#### Problem statement
Each entry should be written out once more, exactly as given below.

#### Material shown
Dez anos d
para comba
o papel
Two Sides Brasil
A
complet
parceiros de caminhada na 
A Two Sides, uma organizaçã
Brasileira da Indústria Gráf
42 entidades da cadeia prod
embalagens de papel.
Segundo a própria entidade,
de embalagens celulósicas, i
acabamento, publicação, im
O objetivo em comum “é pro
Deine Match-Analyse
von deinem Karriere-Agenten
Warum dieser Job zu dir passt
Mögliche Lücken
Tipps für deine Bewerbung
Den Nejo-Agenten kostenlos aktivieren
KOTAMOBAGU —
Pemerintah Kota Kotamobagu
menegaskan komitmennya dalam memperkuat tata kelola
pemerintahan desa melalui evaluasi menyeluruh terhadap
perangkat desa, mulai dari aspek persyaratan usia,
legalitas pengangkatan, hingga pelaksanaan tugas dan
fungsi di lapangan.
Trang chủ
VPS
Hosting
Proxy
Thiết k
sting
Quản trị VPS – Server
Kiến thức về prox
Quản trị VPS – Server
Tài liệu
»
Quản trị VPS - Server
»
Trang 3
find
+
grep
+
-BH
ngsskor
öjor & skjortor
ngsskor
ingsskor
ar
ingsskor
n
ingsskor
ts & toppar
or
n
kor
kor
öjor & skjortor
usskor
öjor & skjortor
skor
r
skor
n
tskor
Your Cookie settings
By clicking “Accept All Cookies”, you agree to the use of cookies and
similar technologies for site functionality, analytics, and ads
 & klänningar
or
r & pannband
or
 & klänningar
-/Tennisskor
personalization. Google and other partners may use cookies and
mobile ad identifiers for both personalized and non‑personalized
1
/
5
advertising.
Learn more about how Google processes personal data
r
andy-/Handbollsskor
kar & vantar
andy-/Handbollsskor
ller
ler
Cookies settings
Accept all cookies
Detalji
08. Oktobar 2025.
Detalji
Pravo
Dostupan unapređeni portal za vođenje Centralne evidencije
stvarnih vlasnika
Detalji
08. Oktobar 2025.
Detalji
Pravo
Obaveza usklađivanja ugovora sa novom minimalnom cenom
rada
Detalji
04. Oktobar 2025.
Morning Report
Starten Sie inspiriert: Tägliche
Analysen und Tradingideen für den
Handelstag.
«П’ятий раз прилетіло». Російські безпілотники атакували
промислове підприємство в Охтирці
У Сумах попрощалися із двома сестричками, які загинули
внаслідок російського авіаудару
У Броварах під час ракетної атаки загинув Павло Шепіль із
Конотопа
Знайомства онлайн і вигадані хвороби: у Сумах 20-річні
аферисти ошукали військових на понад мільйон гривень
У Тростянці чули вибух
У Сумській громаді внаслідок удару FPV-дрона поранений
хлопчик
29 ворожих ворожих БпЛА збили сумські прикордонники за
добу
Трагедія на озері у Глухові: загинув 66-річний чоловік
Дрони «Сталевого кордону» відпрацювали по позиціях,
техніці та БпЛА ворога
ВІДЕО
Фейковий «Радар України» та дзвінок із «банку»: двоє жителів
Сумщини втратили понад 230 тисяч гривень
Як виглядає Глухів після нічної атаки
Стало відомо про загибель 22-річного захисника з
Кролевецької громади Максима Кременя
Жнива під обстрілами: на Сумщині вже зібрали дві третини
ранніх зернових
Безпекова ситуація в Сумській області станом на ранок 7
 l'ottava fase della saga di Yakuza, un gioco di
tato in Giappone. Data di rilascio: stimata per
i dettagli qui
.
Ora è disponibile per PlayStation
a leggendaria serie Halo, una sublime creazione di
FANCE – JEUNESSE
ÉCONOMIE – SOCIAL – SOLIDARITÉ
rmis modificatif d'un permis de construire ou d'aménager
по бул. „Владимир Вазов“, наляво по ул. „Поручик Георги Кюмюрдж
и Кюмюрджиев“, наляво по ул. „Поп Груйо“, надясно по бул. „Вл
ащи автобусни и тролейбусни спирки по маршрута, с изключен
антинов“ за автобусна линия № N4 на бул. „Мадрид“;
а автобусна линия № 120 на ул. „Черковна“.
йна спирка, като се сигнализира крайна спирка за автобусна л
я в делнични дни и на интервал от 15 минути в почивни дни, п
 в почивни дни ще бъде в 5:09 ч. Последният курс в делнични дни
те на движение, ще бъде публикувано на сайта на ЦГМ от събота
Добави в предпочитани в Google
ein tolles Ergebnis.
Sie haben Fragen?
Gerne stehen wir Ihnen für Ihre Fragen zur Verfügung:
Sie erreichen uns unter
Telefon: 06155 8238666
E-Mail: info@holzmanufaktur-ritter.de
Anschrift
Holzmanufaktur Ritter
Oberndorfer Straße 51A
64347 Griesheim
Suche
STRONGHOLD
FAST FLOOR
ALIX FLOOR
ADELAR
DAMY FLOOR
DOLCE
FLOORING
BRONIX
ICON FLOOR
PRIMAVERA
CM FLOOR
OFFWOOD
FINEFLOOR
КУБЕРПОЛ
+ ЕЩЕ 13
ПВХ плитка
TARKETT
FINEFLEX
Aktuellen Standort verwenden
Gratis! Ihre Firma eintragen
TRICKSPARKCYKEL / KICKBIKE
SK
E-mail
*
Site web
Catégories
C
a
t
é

#### Output below
Dez anos d
para comba
o papel
Two Sides Brasil
A
complet
parceiros de caminhada na 
A Two Sides, uma organizaçã
Brasileira da Indústria Gráf
42 entidades da cadeia prod
embalagens de papel.
Segundo a própria entidade,
de embalagens celulósicas, i
acabamento, publicação, im
O objetivo em comum “é pro
Deine Match-Analyse
von deinem Karriere-Agenten
Warum dieser Job zu dir passt
Mögliche Lücken
Tipps für deine Bewerbung
Den Nejo-Agenten kostenlos aktivieren
KOTAMOBAGU —
Pemerintah Kota Kotamobagu
menegaskan komitmennya dalam memperkuat tata kelola
pemerintahan desa melalui evaluasi menyeluruh terhadap
perangkat desa, mulai dari aspek persyaratan usia,
legalitas pengangkatan, hingga pelaksanaan tugas dan
fungsi di lapangan.
Trang chủ
VPS
Hosting
Proxy
Thiết k
sting
Quản trị VPS – Server
Kiến thức về prox
Quản trị VPS – Server
Tài liệu
»
Quản trị VPS - Server
»
Trang 3
find
+
grep
+
-BH
ngsskor
öjor & skjortor
ngsskor
ingsskor
ar
ingsskor
n
ingsskor
ts & toppar
or
n
kor
kor
öjor & skjortor
usskor
öjor & skjortor
skor
r
skor
n
tskor
Your Cookie settings
By clicking “Accept All Cookies”, you agree to the use of cookies and
similar technologies for site functionality, analytics, and ads
 & klänningar
or
r & pannband
or
 & klänningar
-/Tennisskor
personalization. Google and other partners may use cookies and
mobile ad identifiers for both personalized and non‑personalized
1
/
5
advertising.
Learn more about how Google processes personal data
r
andy-/Handbollsskor
kar & vantar
andy-/Handbollsskor
ller
ler
Cookies settings
Accept all cookies
Detalji
08. Oktobar 2025.
Detalji
Pravo
Dostupan unapređeni portal za vođenje Centralne evidencije
stvarnih vlasnika
Detalji
08. Oktobar 2025.
Detalji
Pravo
Obaveza usklađivanja ugovora sa novom minimalnom cenom
rada
Detalji
04. Oktobar 2025.
Morning Report
Starten Sie inspiriert: Tägliche
Analysen und Tradingideen für den
Handelstag.
«П’ятий раз прилетіло». Російські безпілотники атакували
промислове підприємство в Охтирці
У Сумах попрощалися із двома сестричками, які загинули
внаслідок російського авіаудару
У Броварах під час ракетної атаки загинув Павло Шепіль із
Конотопа
Знайомства онлайн і вигадані хвороби: у Сумах 20-річні
аферисти ошукали військових на понад мільйон гривень
У Тростянці чули вибух
У Сумській громаді внаслідок удару FPV-дрона поранений
хлопчик
29 ворожих ворожих БпЛА збили сумські прикордонники за
добу
Трагедія на озері у Глухові: загинув 66-річний чоловік
Дрони «Сталевого кордону» відпрацювали по позиціях,
техніці та БпЛА ворога
ВІДЕО
Фейковий «Радар України» та дзвінок із «банку»: двоє жителів
Сумщини втратили понад 230 тисяч гривень
Як виглядає Глухів після нічної атаки
Стало відомо про загибель 22-річного захисника з
Кролевецької громади Максима Кременя
Жнива під обстрілами: на Сумщині вже зібрали дві третини
ранніх зернових
Безпекова ситуація в Сумській області станом на ранок 7
 l'ottava fase della saga di Yakuza, un gioco di
tato in Giappone. Data di rilascio: stimata per
i dettagli qui
.
Ora è disponibile per PlayStation
a leggendaria serie Halo, una sublime creazione di
FANCE – JEUNESSE
ÉCONOMIE – SOCIAL – SOLIDARITÉ
rmis modificatif d'un permis de construire ou d'aménager
по бул. „Владимир Вазов“, наляво по ул. „Поручик Георги Кюмюрдж
и Кюмюрджиев“, наляво по ул. „Поп Груйо“, надясно по бул. „Вл
ащи автобусни и тролейбусни спирки по маршрута, с изключен
антинов“ за автобусна линия № N4 на бул. „Мадрид“;
а автобусна линия № 120 на ул. „Черковна“.
йна спирка, като се сигнализира крайна спирка за автобусна л
я в делнични дни и на интервал от 15 минути в почивни дни, п
 в почивни дни ще бъде в 5:09 ч. Последният курс в делнични дни
те на движение, ще бъде публикувано на сайта на ЦГМ от събота
Добави в предпочитани в Google
ein tolles Ergebnis.
Sie haben Fragen?
Gerne stehen wir Ihnen für Ihre Fragen zur Verfügung:
Sie erreichen uns unter
Telefon: 06155 8238666
E-Mail: info@holzmanufaktur-ritter.de
Anschrift
Holzmanufaktur Ritter
Oberndorfer Straße 51A
64347 Griesheim
Suche
STRONGHOLD
FAST FLOOR
ALIX FLOOR
ADELAR
DAMY FLOOR
DOLCE
FLOORING
BRONIX
ICON FLOOR
PRIMAVERA
CM FLOOR
OFFWOOD
FINEFLOOR
КУБЕРПОЛ
+ ЕЩЕ 13
ПВХ плитка
TARKETT
FINEFLEX
Aktuellen Standort verwenden
Gratis! Ihre Firma eintragen
TRICKSPARKCYKEL / KICKBIKE
SK
E-mail
*
Site web
Catégories
C
a
t
é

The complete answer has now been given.